We often calculate value in weights or numbers. But real value isn’t immediately quantifiable - like shelter, knowledge, or trust. When you’re trying to extract value out of something, you’re doing it because you trust the outcome. The value of entertainment from seeing someone, or the value of knowledge you’ll gain from reading your favorite book. If you didn’t trust the outcome, you wouldn’t do it.

I ran into a simple but important problem the other day trying to trade assets. Should I save 0.3% on the swap using an unfamiliar product, or should I pay that fraction to use a platform that I’ve come to trust? The cheaper option worked. It even promised more. But it lacked the one invisible asset I realized I needed: assurance.

It was because I trusted the platform, that I didn’t mind to pay extra - literally losing value - so that I could be satisfied with the outcome. That’s the thing about trust: it’s both priceless and costly. It takes years to build through reliability, honesty, and showing up even when it’s easier not to. And the hardest part? It only takes seconds to shatter trust.

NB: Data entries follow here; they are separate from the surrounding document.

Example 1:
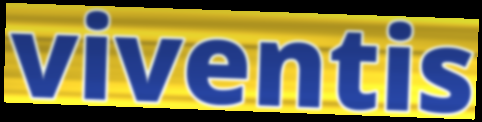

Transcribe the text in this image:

viventis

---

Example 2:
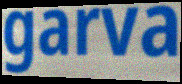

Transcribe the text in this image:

garva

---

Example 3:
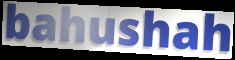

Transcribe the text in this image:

bahushah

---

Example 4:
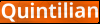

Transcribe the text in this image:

Quintilian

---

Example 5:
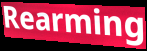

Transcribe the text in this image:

Rearming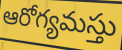
ఆరోగ్యమస్తు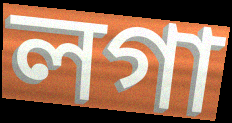
লগা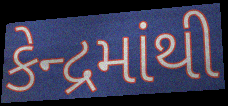
કેન્દ્રમાંથીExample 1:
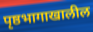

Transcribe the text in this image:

पृष्ठभागाखालील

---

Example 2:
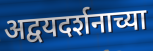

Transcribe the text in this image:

अद्वयदर्शनाच्या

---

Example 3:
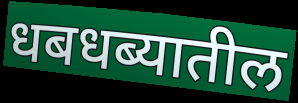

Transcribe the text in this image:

धबधब्यातील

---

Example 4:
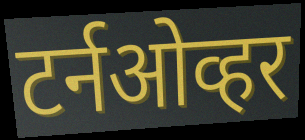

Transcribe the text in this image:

टर्नओव्हर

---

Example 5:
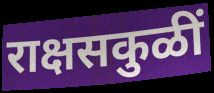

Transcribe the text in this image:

राक्षसकुळीं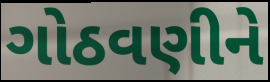
ગોઠવણીનેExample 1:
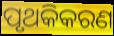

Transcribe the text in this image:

ପୃଥକିକରଣ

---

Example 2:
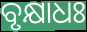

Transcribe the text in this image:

ବୃକ୍ଷାଧଃ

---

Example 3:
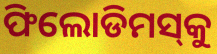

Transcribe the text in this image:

ଫିଲୋଡିମସ୍‌କୁ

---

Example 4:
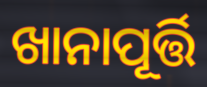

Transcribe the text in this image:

ଖାନାପୂର୍ତ୍ତି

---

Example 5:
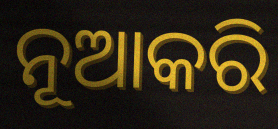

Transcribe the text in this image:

ନୂଆକରି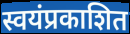
स्वयंप्रकाशित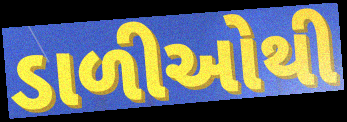
ડાળીઓથી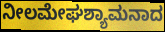
ನೀಲಮೇಘಶ್ಯಾಮನಾದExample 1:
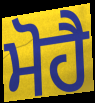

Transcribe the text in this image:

ਮੋਹੈ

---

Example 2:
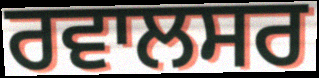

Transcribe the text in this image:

ਰਵਾਲਸਰ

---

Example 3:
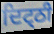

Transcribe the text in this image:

ਦਿਟ੍ਠੀ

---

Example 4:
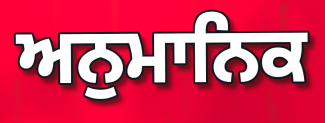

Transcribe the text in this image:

ਅਨੁਮਾਨਿਕ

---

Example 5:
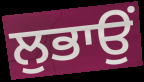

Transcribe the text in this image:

ਲੁਭਾਉਂ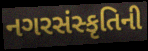
નગરસંસ્કૃતિની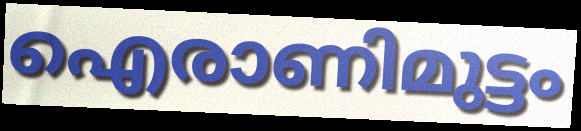
ഐരാണിമുട്ടംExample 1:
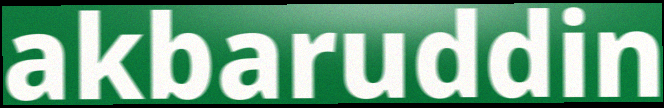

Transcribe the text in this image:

akbaruddin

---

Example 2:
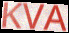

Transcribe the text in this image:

KVA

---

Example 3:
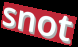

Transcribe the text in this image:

snot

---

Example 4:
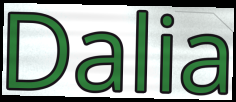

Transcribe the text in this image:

Dalia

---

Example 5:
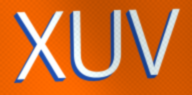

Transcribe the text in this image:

XUV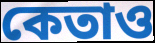
কেতাও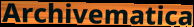
Archivematica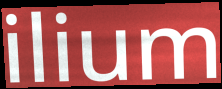
ilium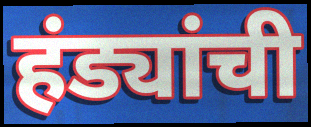
हंड्यांचीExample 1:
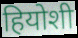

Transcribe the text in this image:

We trust our friends not because they’re perfect, but because we’ve seen who they are when it counts. We trust certain platforms not because they’re the cheapest, but because they’ve proven they won’t let us down. Trust is the glue that holds everything together - relationships, systems, decisions, even identity.

In life, like in markets, shortcuts may offer more on the surface. But long roads built on trust offer something rarer: peace. The decision to trust, or to be trustworthy, isn’t a strategic maneuver but a principle.

Trust, it turns out, is the highest yield investment.

That 0.3% wasn’t a fee. It was a toll paid to cross the bridge of certainty. We don’t pay to trust. We pay because we trust.

So maybe the better question isn’t “What’s the cost of trust?” but “What’s the cost of living without it?”